I sighed and gave her the standard Spanish-class answers: that I was seventeen years old, my favorite sport was tennis, and my favorite subject was history.
“Well,” Cassidy said when I had finished, “that was certainly boring.”
“I know,” I muttered. “Sorry.”
“I don’t get you,” she said, frowning. “Practically everyone goes out of their way to avoid you, but they can’t stop staring. And then you sit with that crowd in the corner like you’re the freaking prom king or whatever it’s called and all you can say about yourself is me gusta el tennis, which, I’m sorry, but you obviously can’t play.”
I shrugged, trying not to let it show how much it unnerved me that she’d noticed these things.
“Maybe I was the prom king,” I finally said.
This infuriated her. I tried not to laugh at how ridiculous it seemed now, that stupid plastic junior prom crown and scepter gathering dust on my bookshelf, when I hadn’t even made it to the dance.
We sat there studiously ignoring each other until it was our turn to present.

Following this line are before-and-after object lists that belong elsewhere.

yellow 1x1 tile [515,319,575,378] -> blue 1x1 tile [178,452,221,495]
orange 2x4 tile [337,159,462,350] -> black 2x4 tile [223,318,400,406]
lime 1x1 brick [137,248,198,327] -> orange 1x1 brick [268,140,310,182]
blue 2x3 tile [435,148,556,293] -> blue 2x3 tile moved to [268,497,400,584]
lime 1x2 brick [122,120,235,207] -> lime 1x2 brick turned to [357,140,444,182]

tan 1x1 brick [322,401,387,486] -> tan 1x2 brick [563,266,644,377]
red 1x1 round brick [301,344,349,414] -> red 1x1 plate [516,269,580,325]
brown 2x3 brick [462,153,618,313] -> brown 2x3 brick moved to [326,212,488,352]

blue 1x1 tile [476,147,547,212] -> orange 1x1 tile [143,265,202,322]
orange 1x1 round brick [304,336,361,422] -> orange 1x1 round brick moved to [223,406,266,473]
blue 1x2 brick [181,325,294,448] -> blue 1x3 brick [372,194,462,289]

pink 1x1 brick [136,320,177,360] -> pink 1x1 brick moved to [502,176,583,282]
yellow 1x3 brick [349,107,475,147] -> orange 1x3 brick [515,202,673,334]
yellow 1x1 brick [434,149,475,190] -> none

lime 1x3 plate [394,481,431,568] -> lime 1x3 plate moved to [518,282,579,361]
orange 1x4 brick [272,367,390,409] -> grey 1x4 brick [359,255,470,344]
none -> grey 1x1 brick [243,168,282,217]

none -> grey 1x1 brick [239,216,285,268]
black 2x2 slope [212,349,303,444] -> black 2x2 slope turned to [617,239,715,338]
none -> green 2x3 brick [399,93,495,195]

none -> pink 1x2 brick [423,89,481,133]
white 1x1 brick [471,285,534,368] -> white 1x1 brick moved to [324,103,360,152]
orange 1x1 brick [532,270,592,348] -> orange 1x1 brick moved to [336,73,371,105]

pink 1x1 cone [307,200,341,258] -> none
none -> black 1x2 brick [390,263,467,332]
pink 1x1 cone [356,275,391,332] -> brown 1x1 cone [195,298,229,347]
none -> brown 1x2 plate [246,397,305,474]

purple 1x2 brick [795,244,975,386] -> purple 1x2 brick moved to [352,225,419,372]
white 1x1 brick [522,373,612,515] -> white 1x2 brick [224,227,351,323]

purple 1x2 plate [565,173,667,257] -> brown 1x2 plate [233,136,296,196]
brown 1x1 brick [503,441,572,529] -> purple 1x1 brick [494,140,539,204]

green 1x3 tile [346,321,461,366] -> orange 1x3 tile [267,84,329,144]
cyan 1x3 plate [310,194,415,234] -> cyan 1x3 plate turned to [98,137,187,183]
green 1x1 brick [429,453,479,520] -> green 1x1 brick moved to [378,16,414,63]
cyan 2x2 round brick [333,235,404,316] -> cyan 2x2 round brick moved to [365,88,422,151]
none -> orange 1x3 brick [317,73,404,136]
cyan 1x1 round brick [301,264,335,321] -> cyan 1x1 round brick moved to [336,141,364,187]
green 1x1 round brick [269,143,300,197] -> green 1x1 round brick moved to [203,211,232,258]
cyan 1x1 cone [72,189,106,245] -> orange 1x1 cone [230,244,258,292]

“Yo presento Cassidy,” I said, and Charlotte giggled loudly.
Mrs. Martin frowned.
“Butch Cassidy,” Charlotte stage-whispered, sending Jill into muffled hysterics.
I knew what Charlotte could be like, and the last thing Cassidy needed was to become the new object of her torture. So I made up a boring story about how Cassidy’s favorite subject was English and that she liked to dance ballet and had a younger brother who played soccer. I did her a favor, making her forgettable, rather than giving Charlotte further ammunition. But clearly Cassidy didn’t see it that way, because, after I finished, she grinned evilly, pushed up the sleeves of her sweater, and calmly told the class: This is Ezra. He was the prom king and he’s the best tennis player in the whole school.